The R script in this repository reads each .json
file in a directory and transforms them into one single long format table, like this.
> head(keys)
x y bodypart frame
1 0.484776 0.266350 0 1
2 0.513598 0.498695 1 1
3 0.373660 0.505003 2 1
4 0.354215 0.814579 3 1
5 0.000000 0.000000 4 1
6 0.634604 0.492420 5 1
This can be used for many things, but each individual keypoint (or bodypart
, as it is rendered here) gets a separate row. In some cases, it may be easier to read each frame as a single row. This is done by transforming the data into a wide format tibble.
> head(keys)
# A tibble: 6 x 51
# Groups: frame [6]
frame x_0 x_1 x_2 x_3 x_4 x_5 x_6 x_7 x_8 x_9 x_10 x_11 x_12
<dbl> <dbl> <dbl> <dbl> <dbl> <dbl> <dbl> <dbl> <dbl> <dbl> <dbl> <dbl> <dbl> <dbl>
1 1 0.485 0.514 0.374 0.354 0 0.635 0.673 0.688 0.518 0.436 0 0 0.601
2 2 0.485 0.514 0.374 0.354 0 0.635 0.673 0.688 0.518 0.436 0 0 0.601
3 3 0.485 0.514 0.374 0.354 0 0.635 0.673 0.688 0.518 0.436 0 0 0.601
4 4 0.485 0.514 0.374 0.354 0 0.635 0.673 0.688 0.519 0.436 0 0 0.605
5 5 0.485 0.514 0.374 0.354 0 0.635 0.673 0.688 0.518 0.436 0 0 0.601
6 6 0.485 0.514 0.374 0.354 0.335 0.635 0.673 0.688 0.519 0.436 0 0 0.601
# … with 37 more variables:
In this format, it is easy to access a specific coordinate value for a specific frame.
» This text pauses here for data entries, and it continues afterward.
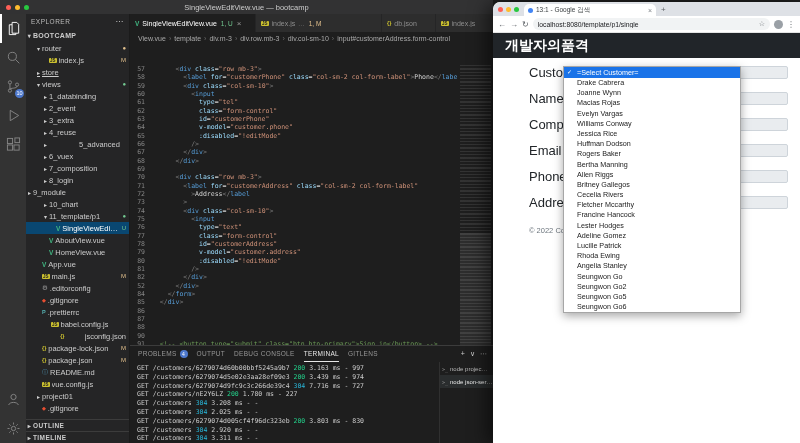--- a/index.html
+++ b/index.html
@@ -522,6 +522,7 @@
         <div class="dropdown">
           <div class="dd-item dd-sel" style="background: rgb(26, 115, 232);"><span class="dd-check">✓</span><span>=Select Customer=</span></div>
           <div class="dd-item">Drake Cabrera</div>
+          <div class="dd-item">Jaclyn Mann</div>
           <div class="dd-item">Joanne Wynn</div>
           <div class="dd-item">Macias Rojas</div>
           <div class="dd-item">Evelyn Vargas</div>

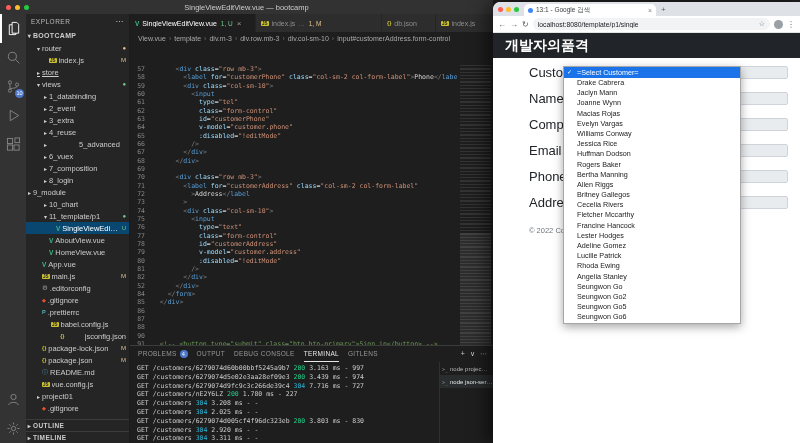--- a/index.html
+++ b/index.html
@@ -229,7 +229,7 @@
               <span class="twisty">▸</span>
               <span class="tlabel">6_vuex</span>
             </div>
-            <div class="tree-row" style="padding-left: 16px;">
+            <div class="tree-row" style="padding-left: 16px; gap: 24px;">
               <span class="twisty">▸</span>
               <span class="tlabel">7_composition</span>
             </div>

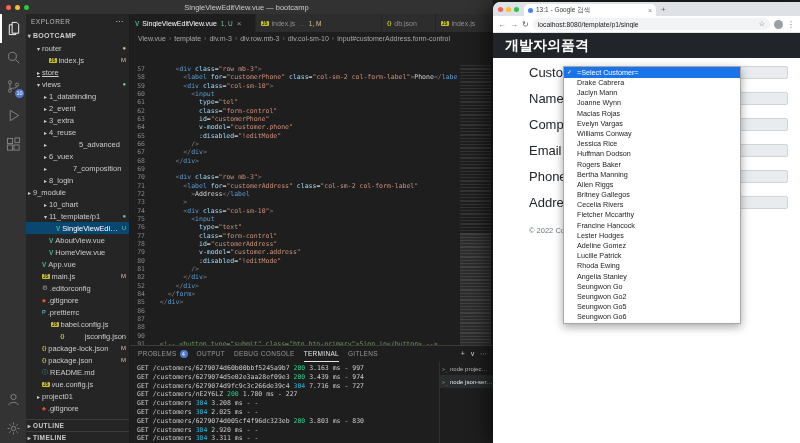--- a/index.html
+++ b/index.html
@@ -237,7 +237,7 @@
               <span class="twisty">▸</span>
               <span class="tlabel">8_login</span>
             </div>
-            <div class="tree-row" style="">
+            <div class="tree-row" style="padding-left: 16px;">
               <span class="twisty">▸</span>
               <span class="tlabel">9_module</span>
             </div>

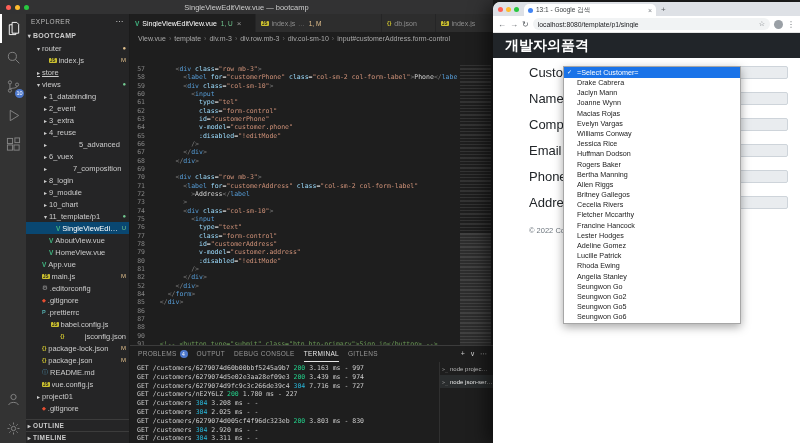--- a/index.html
+++ b/index.html
@@ -241,7 +241,7 @@
               <span class="twisty">▸</span>
               <span class="tlabel">9_module</span>
             </div>
-            <div class="tree-row" style="padding-left: 16px;">
+            <div class="tree-row" style="padding-left: 16px; gap: 28px;">
               <span class="twisty">▸</span>
               <span class="tlabel">10_chart</span>
             </div>

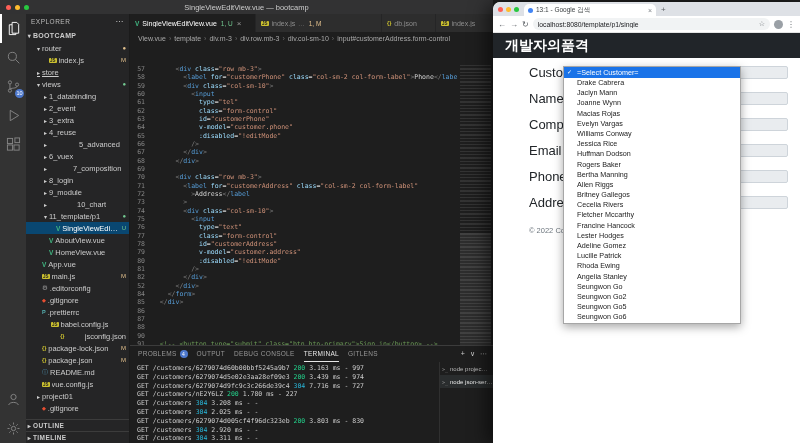--- a/index.html
+++ b/index.html
@@ -540,7 +540,6 @@
           <div class="dd-item">Adeline Gomez</div>
           <div class="dd-item">Lucille Patrick</div>
           <div class="dd-item">Rhoda Ewing</div>
-          <div class="dd-item">Angelia Stanley</div>
           <div class="dd-item">Seungwon Go</div>
           <div class="dd-item">Seungwon Go2</div>
           <div class="dd-item">Seungwon Go5</div>

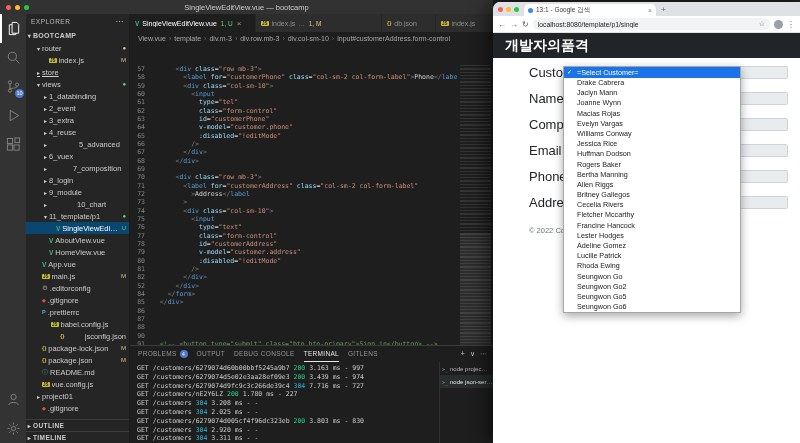--- a/index.html
+++ b/index.html
@@ -541,6 +541,7 @@
           <div class="dd-item">Lucille Patrick</div>
           <div class="dd-item">Rhoda Ewing</div>
           <div class="dd-item">Seungwon Go</div>
+          <div class="dd-item">jeremy</div>
           <div class="dd-item">Seungwon Go2</div>
           <div class="dd-item">Seungwon Go5</div>
           <div class="dd-item">Seungwon Go6</div>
Say you want to get (x, y)
for the nose (keypoint 0
) for the very first frame:
> c(keys$x_0[1], keys$y_0[1])
[1] 0.484776 0.266350
I added some examples of how to plot the data with a makeshift ggplot2
generated avatar around the keypoints. Mostly for fun, I made some GIFs of this, with some parameters to be changed to alter the appearance of the avatar.